▶ **To do**
The answer must match the listing exactly, with every line written out again.
========================
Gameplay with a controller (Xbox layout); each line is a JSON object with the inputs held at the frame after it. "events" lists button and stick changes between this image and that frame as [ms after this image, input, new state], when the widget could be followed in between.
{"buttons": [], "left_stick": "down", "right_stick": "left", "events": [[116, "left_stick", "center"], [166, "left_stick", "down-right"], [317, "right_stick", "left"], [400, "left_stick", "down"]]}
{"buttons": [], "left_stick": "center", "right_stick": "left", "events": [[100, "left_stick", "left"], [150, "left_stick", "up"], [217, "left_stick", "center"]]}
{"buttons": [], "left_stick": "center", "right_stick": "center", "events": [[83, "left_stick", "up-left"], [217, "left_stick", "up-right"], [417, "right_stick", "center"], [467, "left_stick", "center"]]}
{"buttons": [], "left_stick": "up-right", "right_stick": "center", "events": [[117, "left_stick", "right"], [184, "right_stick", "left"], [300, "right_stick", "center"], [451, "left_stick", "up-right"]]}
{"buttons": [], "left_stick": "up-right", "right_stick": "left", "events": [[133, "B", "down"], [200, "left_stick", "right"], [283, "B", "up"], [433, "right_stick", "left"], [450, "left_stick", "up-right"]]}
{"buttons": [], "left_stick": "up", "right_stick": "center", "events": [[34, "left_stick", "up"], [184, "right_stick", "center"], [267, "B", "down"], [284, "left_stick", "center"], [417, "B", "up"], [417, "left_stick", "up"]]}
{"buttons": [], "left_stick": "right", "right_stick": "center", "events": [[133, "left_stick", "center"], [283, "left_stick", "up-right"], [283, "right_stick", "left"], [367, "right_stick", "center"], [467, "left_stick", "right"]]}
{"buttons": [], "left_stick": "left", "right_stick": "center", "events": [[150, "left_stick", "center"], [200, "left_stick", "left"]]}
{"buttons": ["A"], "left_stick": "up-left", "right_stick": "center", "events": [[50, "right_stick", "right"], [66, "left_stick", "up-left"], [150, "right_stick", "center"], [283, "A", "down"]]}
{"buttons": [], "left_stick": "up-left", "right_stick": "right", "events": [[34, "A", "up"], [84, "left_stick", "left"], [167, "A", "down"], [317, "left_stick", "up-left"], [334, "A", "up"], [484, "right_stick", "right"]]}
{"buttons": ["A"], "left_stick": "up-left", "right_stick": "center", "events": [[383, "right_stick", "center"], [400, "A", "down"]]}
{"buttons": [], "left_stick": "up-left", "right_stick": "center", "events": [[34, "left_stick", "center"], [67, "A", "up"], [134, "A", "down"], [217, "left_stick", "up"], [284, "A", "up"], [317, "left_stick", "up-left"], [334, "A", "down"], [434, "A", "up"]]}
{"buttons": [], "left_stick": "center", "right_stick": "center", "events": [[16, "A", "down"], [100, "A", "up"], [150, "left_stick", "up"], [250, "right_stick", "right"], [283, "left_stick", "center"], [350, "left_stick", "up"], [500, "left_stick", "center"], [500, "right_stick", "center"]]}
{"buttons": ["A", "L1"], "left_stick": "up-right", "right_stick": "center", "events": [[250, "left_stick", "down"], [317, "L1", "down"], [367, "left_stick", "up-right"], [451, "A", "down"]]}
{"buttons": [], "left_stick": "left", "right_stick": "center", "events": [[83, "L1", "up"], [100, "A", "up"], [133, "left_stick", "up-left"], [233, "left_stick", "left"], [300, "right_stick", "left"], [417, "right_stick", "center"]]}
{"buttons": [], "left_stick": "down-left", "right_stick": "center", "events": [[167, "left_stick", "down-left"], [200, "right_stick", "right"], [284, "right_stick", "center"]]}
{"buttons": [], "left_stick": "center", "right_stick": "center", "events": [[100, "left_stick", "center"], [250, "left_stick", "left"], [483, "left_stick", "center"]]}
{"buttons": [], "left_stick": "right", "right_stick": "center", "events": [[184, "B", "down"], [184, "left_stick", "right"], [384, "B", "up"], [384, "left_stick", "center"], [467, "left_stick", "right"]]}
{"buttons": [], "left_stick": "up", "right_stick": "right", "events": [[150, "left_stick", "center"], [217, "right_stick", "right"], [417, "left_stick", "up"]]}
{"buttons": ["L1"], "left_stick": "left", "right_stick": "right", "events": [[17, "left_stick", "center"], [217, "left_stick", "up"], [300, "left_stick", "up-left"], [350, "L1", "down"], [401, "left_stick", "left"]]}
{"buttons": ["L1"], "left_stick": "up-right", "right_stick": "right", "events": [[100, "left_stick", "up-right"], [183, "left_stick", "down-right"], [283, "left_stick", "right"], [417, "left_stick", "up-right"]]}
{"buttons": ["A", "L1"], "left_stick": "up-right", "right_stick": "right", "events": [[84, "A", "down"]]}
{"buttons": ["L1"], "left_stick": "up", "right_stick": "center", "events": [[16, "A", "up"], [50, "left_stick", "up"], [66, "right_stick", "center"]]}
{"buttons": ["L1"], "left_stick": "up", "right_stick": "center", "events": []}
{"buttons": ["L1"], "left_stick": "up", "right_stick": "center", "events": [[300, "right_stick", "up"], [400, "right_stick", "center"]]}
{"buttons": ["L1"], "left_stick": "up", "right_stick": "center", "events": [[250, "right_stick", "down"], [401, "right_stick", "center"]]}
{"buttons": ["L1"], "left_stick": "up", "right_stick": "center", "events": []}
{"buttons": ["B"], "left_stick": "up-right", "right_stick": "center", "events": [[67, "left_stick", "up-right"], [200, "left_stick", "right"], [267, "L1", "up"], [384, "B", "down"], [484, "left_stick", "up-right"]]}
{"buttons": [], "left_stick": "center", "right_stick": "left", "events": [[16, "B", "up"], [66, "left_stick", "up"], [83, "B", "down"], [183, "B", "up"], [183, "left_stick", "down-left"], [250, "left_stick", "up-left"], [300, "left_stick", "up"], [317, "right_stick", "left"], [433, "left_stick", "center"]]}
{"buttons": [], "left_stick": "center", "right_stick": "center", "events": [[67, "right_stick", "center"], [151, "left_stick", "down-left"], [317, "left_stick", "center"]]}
========================
▶ **Result for this exercise**
Gameplay with a controller (Xbox layout); each line is a JSON object with the inputs held at the frame after it. "events" lists button and stick changes between this image and that frame as [ms after this image, input, new state], when the widget could be followed in between.
{"buttons": [], "left_stick": "down", "right_stick": "left", "events": [[116, "left_stick", "center"], [166, "left_stick", "down-right"], [317, "right_stick", "left"], [400, "left_stick", "down"]]}
{"buttons": [], "left_stick": "center", "right_stick": "left", "events": [[100, "left_stick", "left"], [150, "left_stick", "up"], [217, "left_stick", "center"]]}
{"buttons": [], "left_stick": "center", "right_stick": "center", "events": [[83, "left_stick", "up-left"], [217, "left_stick", "up-right"], [417, "right_stick", "center"], [467, "left_stick", "center"]]}
{"buttons": [], "left_stick": "up-right", "right_stick": "center", "events": [[117, "left_stick", "right"], [184, "right_stick", "left"], [300, "right_stick", "center"], [451, "left_stick", "up-right"]]}
{"buttons": [], "left_stick": "up-right", "right_stick": "left", "events": [[133, "B", "down"], [200, "left_stick", "right"], [283, "B", "up"], [433, "right_stick", "left"], [450, "left_stick", "up-right"]]}
{"buttons": [], "left_stick": "up", "right_stick": "center", "events": [[34, "left_stick", "up"], [184, "right_stick", "center"], [267, "B", "down"], [284, "left_stick", "center"], [417, "B", "up"], [417, "left_stick", "up"]]}
{"buttons": [], "left_stick": "right", "right_stick": "center", "events": [[133, "left_stick", "center"], [283, "left_stick", "up-right"], [283, "right_stick", "left"], [367, "right_stick", "center"], [467, "left_stick", "right"]]}
{"buttons": [], "left_stick": "left", "right_stick": "center", "events": [[150, "left_stick", "center"], [200, "left_stick", "left"]]}
{"buttons": ["A"], "left_stick": "up-left", "right_stick": "center", "events": [[50, "right_stick", "right"], [66, "left_stick", "up-left"], [150, "right_stick", "center"], [283, "A", "down"]]}
{"buttons": [], "left_stick": "up-left", "right_stick": "right", "events": [[34, "A", "up"], [84, "left_stick", "left"], [167, "A", "down"], [317, "left_stick", "up-left"], [334, "A", "up"], [484, "right_stick", "right"]]}
{"buttons": ["A"], "left_stick": "up-left", "right_stick": "center", "events": [[383, "right_stick", "center"], [400, "A", "down"]]}
{"buttons": [], "left_stick": "up-left", "right_stick": "center", "events": [[34, "left_stick", "center"], [67, "A", "up"], [134, "A", "down"], [217, "left_stick", "up"], [284, "A", "up"], [317, "left_stick", "up-left"], [334, "A", "down"], [434, "A", "up"]]}
{"buttons": [], "left_stick": "center", "right_stick": "center", "events": [[16, "A", "down"], [100, "A", "up"], [150, "left_stick", "up"], [250, "right_stick", "right"], [283, "left_stick", "center"], [350, "left_stick", "up"], [500, "left_stick", "center"], [500, "right_stick", "center"]]}
{"buttons": ["A", "L1"], "left_stick": "up-right", "right_stick": "center", "events": [[250, "left_stick", "down"], [317, "L1", "down"], [367, "left_stick", "up-right"], [451, "A", "down"]]}
{"buttons": [], "left_stick": "left", "right_stick": "center", "events": [[83, "L1", "up"], [100, "A", "up"], [133, "left_stick", "up-left"], [233, "left_stick", "left"], [300, "right_stick", "left"], [417, "right_stick", "center"]]}
{"buttons": [], "left_stick": "down-left", "right_stick": "center", "events": [[167, "left_stick", "down-left"], [200, "right_stick", "right"], [284, "right_stick", "center"]]}
{"buttons": [], "left_stick": "center", "right_stick": "center", "events": [[100, "left_stick", "center"], [250, "left_stick", "left"], [483, "left_stick", "center"]]}
{"buttons": [], "left_stick": "right", "right_stick": "center", "events": [[184, "B", "down"], [184, "left_stick", "right"], [384, "B", "up"], [384, "left_stick", "center"], [467, "left_stick", "right"]]}
{"buttons": [], "left_stick": "up", "right_stick": "right", "events": [[150, "left_stick", "center"], [217, "right_stick", "right"], [417, "left_stick", "up"]]}
{"buttons": ["L1"], "left_stick": "left", "right_stick": "right", "events": [[17, "left_stick", "center"], [217, "left_stick", "up"], [300, "left_stick", "up-left"], [350, "L1", "down"], [401, "left_stick", "left"]]}
{"buttons": ["L1"], "left_stick": "up-right", "right_stick": "right", "events": [[100, "left_stick", "up-right"], [183, "left_stick", "down-right"], [283, "left_stick", "right"], [417, "left_stick", "up-right"]]}
{"buttons": ["A", "L1"], "left_stick": "up-right", "right_stick": "right", "events": [[84, "A", "down"]]}
{"buttons": ["L1"], "left_stick": "up", "right_stick": "center", "events": [[16, "A", "up"], [50, "left_stick", "up"], [66, "right_stick", "center"]]}
{"buttons": ["L1"], "left_stick": "up", "right_stick": "center", "events": []}
{"buttons": ["L1"], "left_stick": "up", "right_stick": "center", "events": [[300, "right_stick", "up"], [400, "right_stick", "center"]]}
{"buttons": ["L1"], "left_stick": "up", "right_stick": "center", "events": [[250, "right_stick", "down"], [401, "right_stick", "center"]]}
{"buttons": ["L1"], "left_stick": "up", "right_stick": "center", "events": []}
{"buttons": ["B"], "left_stick": "up-right", "right_stick": "center", "events": [[67, "left_stick", "up-right"], [200, "left_stick", "right"], [267, "L1", "up"], [384, "B", "down"], [484, "left_stick", "up-right"]]}
{"buttons": [], "left_stick": "center", "right_stick": "left", "events": [[16, "B", "up"], [66, "left_stick", "up"], [83, "B", "down"], [183, "B", "up"], [183, "left_stick", "down-left"], [250, "left_stick", "up-left"], [300, "left_stick", "up"], [317, "right_stick", "left"], [433, "left_stick", "center"]]}
{"buttons": [], "left_stick": "center", "right_stick": "center", "events": [[67, "right_stick", "center"], [151, "left_stick", "down-left"], [317, "left_stick", "center"]]}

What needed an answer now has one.